# WORK ORDER:
Can you collect every row below that contains the string "equipado"?

# PROVIDED INFORMATION:

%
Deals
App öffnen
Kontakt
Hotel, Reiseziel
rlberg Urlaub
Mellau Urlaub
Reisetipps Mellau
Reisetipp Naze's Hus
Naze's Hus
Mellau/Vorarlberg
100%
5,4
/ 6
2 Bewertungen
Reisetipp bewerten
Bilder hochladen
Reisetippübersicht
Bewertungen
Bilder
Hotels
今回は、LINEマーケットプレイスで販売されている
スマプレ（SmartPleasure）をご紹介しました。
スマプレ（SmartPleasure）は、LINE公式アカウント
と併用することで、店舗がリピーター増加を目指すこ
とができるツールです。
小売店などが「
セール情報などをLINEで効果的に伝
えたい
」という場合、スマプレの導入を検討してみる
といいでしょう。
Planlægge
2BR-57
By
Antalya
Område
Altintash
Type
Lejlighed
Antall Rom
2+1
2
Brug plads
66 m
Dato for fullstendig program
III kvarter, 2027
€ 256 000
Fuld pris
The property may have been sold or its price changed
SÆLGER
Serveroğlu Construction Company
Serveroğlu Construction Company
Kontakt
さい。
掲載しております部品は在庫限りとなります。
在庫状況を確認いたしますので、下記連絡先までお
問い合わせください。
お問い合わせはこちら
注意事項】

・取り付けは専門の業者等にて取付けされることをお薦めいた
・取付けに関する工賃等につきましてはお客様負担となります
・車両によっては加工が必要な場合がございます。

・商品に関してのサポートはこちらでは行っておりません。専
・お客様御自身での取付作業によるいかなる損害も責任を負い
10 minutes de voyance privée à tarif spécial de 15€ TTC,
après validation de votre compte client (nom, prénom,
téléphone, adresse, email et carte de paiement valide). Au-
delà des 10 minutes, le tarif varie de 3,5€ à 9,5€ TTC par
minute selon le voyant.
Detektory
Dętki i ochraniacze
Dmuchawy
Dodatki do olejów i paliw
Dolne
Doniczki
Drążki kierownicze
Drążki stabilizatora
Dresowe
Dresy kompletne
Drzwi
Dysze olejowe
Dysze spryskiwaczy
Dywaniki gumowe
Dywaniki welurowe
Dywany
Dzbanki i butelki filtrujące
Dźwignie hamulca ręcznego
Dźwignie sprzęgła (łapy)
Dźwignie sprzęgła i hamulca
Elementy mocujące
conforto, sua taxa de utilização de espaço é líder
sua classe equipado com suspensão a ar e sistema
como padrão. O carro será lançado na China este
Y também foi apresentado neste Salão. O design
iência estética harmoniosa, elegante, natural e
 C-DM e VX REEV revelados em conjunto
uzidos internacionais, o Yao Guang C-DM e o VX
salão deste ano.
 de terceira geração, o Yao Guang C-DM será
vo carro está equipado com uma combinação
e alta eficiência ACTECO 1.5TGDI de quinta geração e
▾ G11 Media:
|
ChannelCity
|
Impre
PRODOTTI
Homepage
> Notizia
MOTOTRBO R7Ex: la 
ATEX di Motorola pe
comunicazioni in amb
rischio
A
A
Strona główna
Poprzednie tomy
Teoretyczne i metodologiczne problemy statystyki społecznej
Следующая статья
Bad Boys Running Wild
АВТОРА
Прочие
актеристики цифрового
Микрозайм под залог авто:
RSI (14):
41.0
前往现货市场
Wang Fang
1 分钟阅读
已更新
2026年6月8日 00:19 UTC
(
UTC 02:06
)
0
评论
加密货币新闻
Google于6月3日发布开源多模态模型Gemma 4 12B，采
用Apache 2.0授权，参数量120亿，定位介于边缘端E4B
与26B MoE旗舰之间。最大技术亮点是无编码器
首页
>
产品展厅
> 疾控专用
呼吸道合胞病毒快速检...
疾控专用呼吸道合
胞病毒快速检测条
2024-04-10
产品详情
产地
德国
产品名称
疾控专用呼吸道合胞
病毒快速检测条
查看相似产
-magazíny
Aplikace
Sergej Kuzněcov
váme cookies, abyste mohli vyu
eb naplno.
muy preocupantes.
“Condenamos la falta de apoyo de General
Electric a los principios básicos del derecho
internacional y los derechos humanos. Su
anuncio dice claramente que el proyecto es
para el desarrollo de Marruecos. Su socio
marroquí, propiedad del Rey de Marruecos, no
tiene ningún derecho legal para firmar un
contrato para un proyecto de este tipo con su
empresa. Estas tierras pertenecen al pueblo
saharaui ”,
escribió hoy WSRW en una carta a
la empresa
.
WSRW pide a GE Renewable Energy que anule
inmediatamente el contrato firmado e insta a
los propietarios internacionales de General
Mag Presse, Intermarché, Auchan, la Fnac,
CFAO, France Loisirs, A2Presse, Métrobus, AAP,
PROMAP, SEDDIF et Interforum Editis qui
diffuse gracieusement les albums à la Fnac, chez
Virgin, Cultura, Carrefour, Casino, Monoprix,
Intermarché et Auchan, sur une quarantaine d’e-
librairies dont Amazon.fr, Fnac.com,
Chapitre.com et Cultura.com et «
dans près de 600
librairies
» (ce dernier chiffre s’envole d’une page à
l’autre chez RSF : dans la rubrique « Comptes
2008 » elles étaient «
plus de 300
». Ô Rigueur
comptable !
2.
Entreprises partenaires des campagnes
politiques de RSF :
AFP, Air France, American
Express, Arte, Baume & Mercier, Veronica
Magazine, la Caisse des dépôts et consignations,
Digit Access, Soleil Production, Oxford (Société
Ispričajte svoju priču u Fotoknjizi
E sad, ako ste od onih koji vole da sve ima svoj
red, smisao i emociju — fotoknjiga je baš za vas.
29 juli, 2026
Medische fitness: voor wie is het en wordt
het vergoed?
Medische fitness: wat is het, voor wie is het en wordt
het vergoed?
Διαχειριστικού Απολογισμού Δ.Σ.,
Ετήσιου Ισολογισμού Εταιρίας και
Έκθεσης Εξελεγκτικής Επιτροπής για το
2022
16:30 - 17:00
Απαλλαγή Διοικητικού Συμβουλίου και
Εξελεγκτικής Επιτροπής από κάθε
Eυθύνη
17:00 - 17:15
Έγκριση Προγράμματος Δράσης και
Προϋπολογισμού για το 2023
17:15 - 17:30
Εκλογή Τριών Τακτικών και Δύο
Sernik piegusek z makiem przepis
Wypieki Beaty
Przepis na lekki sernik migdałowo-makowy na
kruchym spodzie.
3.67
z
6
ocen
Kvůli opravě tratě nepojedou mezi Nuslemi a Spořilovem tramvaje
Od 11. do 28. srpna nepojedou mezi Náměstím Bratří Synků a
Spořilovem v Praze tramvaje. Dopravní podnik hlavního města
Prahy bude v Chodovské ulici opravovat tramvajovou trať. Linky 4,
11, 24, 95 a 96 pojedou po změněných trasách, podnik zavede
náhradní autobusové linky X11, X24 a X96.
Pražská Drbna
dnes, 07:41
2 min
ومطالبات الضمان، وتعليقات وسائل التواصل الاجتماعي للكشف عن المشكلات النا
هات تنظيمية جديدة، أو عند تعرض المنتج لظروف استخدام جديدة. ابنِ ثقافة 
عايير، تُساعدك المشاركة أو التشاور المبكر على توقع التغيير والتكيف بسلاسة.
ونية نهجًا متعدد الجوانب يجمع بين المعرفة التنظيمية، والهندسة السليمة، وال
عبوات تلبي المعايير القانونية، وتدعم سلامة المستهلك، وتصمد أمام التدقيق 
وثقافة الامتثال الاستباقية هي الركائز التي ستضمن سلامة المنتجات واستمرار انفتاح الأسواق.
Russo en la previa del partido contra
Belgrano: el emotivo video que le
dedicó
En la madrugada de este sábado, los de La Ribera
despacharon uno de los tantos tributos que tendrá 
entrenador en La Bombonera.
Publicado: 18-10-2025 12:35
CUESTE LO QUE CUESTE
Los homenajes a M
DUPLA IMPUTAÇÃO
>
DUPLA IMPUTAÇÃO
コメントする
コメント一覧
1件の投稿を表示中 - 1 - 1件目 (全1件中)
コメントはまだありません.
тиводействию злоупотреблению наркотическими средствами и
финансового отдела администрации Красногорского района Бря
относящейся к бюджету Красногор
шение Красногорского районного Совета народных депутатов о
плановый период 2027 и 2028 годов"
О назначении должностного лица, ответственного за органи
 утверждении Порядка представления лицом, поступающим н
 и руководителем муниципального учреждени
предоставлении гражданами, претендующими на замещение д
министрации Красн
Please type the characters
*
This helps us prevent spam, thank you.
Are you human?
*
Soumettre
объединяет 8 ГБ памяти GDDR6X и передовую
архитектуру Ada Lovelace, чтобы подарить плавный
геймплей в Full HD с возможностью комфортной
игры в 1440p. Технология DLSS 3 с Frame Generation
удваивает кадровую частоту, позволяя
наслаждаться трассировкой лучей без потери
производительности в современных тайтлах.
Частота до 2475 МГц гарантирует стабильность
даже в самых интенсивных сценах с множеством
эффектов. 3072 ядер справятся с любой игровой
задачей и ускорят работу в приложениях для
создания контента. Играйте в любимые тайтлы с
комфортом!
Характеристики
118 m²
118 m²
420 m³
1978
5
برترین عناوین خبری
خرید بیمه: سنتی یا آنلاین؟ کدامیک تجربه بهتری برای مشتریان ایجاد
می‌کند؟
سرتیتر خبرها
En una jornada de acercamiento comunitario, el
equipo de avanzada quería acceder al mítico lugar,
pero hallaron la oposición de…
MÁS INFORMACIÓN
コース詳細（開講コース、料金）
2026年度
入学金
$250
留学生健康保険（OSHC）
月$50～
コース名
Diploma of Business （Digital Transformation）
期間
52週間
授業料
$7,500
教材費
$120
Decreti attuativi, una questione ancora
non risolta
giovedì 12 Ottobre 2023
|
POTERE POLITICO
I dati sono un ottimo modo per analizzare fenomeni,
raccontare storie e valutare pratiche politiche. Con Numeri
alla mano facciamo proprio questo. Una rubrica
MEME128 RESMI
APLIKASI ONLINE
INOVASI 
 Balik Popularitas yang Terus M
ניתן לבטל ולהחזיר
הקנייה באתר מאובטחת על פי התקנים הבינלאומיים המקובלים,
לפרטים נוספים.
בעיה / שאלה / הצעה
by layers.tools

# WRITTEN ANSWER:
sua classe equipado com suspensão a ar e sistema
vo carro está equipado com uma combinação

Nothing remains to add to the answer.